その気持ちがわかるとまでは言わないけれど、何となく察することは出来た。
―――きっと、良いお兄さんなのだろう。
苦手を克服して、話したくなるぐらいには。
イーリスは暫く黙っていたが、やがてひとつ頷いて、「……確かに、そうかもしれませんね」と、納得したように言った。

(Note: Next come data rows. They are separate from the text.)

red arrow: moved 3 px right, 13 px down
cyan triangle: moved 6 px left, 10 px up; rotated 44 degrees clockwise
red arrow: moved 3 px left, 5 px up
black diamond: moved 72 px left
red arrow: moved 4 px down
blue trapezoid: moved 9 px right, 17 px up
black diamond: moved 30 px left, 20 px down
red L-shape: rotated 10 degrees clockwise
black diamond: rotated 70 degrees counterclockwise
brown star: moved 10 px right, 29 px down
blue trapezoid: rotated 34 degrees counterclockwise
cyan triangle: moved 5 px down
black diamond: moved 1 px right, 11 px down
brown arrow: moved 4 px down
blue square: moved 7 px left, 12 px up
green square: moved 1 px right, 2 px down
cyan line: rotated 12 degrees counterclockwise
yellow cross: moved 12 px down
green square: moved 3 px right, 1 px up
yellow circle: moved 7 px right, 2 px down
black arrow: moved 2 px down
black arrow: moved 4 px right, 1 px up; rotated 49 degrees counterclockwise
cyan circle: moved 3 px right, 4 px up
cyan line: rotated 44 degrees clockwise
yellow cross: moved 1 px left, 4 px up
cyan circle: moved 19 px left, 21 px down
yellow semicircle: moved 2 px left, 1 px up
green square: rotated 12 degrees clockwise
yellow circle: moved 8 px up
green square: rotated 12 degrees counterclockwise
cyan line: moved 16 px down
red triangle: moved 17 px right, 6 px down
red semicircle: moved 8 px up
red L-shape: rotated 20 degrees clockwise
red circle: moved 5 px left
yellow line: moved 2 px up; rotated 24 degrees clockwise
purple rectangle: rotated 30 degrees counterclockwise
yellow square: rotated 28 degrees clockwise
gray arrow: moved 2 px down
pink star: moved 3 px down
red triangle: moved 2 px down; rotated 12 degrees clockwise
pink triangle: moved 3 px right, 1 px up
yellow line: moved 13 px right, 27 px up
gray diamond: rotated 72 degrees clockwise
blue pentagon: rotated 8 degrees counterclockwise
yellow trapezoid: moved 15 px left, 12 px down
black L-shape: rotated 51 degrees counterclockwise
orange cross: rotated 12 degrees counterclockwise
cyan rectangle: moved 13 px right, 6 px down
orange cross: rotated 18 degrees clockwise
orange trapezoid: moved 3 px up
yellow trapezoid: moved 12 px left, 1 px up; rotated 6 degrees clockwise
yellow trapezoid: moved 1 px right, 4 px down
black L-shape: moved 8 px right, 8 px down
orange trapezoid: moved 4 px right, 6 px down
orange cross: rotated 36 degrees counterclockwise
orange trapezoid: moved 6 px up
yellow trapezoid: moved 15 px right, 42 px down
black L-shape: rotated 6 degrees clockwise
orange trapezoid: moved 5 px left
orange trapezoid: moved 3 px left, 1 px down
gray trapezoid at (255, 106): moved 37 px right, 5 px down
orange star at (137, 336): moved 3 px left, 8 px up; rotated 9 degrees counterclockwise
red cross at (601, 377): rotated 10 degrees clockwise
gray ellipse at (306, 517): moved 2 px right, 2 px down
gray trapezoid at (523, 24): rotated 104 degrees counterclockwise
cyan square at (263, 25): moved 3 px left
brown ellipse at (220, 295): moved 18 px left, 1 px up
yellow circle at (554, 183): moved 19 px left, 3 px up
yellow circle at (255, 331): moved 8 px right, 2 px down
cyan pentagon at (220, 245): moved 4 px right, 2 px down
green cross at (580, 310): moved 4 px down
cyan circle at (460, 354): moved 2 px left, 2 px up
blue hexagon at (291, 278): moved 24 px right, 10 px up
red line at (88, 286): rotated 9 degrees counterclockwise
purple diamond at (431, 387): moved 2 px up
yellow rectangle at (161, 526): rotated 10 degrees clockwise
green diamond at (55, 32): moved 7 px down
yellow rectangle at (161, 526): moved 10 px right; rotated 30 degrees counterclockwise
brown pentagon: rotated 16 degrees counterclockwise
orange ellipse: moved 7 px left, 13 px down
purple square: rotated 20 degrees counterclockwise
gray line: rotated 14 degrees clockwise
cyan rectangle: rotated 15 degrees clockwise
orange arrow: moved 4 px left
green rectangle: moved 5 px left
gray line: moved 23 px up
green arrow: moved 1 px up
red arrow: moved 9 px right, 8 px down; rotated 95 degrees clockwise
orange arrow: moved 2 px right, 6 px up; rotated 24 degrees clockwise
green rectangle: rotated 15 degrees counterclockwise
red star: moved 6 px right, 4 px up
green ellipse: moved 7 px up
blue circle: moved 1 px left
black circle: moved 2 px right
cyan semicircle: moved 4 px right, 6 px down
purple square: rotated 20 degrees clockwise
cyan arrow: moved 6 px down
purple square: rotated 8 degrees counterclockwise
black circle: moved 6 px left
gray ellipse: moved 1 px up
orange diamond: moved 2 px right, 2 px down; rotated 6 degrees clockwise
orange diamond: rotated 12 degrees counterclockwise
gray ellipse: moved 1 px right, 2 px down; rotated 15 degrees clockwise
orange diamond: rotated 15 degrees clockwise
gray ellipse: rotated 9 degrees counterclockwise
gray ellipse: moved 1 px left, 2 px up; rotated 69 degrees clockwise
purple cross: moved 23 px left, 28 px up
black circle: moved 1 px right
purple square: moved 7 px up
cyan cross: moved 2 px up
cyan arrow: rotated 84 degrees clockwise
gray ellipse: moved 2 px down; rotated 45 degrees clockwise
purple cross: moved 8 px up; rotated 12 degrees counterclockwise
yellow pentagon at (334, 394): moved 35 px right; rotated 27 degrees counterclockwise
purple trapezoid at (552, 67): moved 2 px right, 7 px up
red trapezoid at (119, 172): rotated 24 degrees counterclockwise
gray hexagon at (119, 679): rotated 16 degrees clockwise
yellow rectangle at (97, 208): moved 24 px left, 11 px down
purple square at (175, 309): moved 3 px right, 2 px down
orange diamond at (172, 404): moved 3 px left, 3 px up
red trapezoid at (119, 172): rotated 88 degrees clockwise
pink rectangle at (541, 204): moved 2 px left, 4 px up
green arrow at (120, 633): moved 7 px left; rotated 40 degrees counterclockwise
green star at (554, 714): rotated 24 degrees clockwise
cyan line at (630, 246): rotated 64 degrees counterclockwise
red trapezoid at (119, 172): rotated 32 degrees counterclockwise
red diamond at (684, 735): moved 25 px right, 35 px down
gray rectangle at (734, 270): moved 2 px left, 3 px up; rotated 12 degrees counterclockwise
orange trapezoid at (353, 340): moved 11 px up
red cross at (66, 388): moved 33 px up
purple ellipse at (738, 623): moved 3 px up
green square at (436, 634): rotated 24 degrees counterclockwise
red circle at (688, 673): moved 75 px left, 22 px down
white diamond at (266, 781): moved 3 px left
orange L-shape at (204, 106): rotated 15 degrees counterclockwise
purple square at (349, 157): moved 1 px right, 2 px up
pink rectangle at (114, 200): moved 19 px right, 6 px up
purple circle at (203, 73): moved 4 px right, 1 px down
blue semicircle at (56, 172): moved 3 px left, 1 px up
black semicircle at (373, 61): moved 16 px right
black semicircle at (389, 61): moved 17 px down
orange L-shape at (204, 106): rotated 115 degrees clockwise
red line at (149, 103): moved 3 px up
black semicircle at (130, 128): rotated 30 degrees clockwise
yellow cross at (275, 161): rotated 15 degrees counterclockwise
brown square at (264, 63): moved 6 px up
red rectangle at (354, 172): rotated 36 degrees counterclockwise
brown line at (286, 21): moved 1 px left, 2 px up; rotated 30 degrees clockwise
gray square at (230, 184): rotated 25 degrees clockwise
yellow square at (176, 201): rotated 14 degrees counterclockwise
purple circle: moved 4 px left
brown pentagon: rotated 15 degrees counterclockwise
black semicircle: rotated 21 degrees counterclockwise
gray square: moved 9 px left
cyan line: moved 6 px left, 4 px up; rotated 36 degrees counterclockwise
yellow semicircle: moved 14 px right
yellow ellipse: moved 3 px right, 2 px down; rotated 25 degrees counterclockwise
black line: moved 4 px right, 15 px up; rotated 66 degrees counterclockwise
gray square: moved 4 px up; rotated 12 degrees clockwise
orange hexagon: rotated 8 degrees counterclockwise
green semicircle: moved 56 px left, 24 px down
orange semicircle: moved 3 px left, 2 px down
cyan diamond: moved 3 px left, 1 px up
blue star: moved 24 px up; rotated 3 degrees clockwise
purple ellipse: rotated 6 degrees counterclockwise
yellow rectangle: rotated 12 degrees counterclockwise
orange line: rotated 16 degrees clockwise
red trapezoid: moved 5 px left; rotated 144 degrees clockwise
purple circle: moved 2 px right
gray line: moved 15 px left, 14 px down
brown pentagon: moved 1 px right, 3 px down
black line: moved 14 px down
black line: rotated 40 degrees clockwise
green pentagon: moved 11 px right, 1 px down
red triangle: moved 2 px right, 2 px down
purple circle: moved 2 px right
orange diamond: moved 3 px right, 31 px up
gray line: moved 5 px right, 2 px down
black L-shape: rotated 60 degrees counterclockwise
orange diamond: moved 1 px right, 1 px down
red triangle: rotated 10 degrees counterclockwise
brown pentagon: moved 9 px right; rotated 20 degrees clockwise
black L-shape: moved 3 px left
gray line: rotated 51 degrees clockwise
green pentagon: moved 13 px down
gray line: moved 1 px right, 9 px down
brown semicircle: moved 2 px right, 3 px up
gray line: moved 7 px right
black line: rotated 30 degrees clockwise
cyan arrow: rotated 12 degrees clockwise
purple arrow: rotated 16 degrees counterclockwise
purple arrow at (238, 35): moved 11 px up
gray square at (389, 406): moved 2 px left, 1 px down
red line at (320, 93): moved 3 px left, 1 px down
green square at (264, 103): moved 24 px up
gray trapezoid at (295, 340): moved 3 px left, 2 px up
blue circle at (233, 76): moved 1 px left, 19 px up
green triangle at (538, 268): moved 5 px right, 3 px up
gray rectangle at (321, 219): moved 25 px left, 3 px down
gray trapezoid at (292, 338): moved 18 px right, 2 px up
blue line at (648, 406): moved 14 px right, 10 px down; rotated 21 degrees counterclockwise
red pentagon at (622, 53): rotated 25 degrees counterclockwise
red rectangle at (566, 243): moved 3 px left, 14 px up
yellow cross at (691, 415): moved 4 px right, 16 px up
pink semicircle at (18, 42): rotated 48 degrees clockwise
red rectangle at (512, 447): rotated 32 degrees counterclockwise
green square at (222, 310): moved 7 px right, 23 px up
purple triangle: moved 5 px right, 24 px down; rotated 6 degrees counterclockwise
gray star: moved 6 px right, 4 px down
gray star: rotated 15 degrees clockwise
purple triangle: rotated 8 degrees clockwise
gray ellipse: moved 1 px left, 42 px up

「気ばかり急いていたのかもしれません。……本当はこのままではいけないと、頭のどこかではわかっていましたから」
「そっか」
「気付かせてくれて、ありがとうございます。……ええと、」
「しばでいいよ」
しば漬けはそう言った。
「ほうちゃんにもそう呼ばれてるし」
「……じゃあ、しば」
イーリスは、少し悪戯っぽく笑う。
「また、こうして話に付き合っていただいても?タダでとは言いませんので」
「俺で良いのか?」
「ええ。むしろ、お願いします」
しば漬けはきょとんとしながらも、「いいよ」と微笑んだ。
「でも、また睨むのは勘弁してくれると有難いかな……」
「限りなく善処します……」
***
夕方が近くなり、そろそろ解散しようかというところで、見守っていたらしいコクビャクとほうじ茶も駆け寄ってきた。
「楽しそうに何話してたの?」
ほうじ茶が訊ねると、
「え、ほうちゃんの話だけど」
「しば」
あっさり答えるしば漬けに、イーリスが咎めるような声を出す。
「えっ、だってイーリスが聞きたいっていうから……」
「イーリスちゃん、ちょっと詳しく……」
「いやあのその」
じりじりと迫るほうじ茶に何とも言えず、イーリスは視線を泳がせる。
そんな二人を見てしば漬けが首を傾げていると、コクビャクが彼の肩を軽く叩いた。
「しばくん、今日はありがとうございましたですーよ」
「どういたしまして。……役に立てたかな?」
コクビャクは頷いた。
「あの子にとっては大きな一歩なんですーよ。……本当に、ありがとう」
深々と頭を下げるコクビャクに、しば漬けは何となく照れ臭くなってしまう。
「……力になれたなら、良かった」
コクビャクは顔を上げて、にっこり笑った。
「しばくんさえ良かったら、またお話してあげて欲しいですーよ。あ、せっかくだから、今度はみんなで遊ぶのもいいですーね」
「そうだな。ほうちゃんもきっと喜ぶと思う……」
「イーリスちゃん!今度は私とデートしよっ、ね?」
「いやあのですから私、あまり同年代の方と出掛けるのは慣れていなくて……」
「大丈夫!ちゃんとエスコートするから!」
「……ほうちゃん」
しば漬けが二人の間に割って入ると、イーリスはちょっとだけほっとしたような表情を浮かべた。
「あっごめん、イーリスちゃんが可愛くてつい……」
「いえ、……わ、私もほうじ茶とは遊びたいので……」
イーリスがおずおずとそう言うと、ほうじ茶は高々と天に拳を突き上げた。
しば漬けは溜め息を吐き、コクビャクは笑ってみせる。
「じゃあまた今度四人で遊ぶですーよ!せっかくですーし、ね!」
「ああ。……それじゃあまたな、イーリス」
しば漬けが軽く片手を上げると、イーリスはぱちぱちと瞬きしてから、答えるように片手を上げた。
「……今日はありがとう、しば」
その様子に、しば漬けは思わず微笑んで、頷いてみせた。
「今日は楽しかった?しば」
イーリスたちと別れたのち、ほうじ茶から唐突にそう聞かれて、しば漬けは目を瞬かせる。
「なんで?」
「んー?何となく?」
どうやら深い意味はないらしい。
しば漬けは少し考えてから、「楽しかったよ」と答えた。
「そっか。なら良かった」
「?」
「四人で遊ぶの楽しみだね」
「……うん」
そのうち、彼女のお兄さんとやらも交えて、楽しい時間が過ごせたらいい。
次の交流に思い馳せつつ、二人は帰路に着くのだった。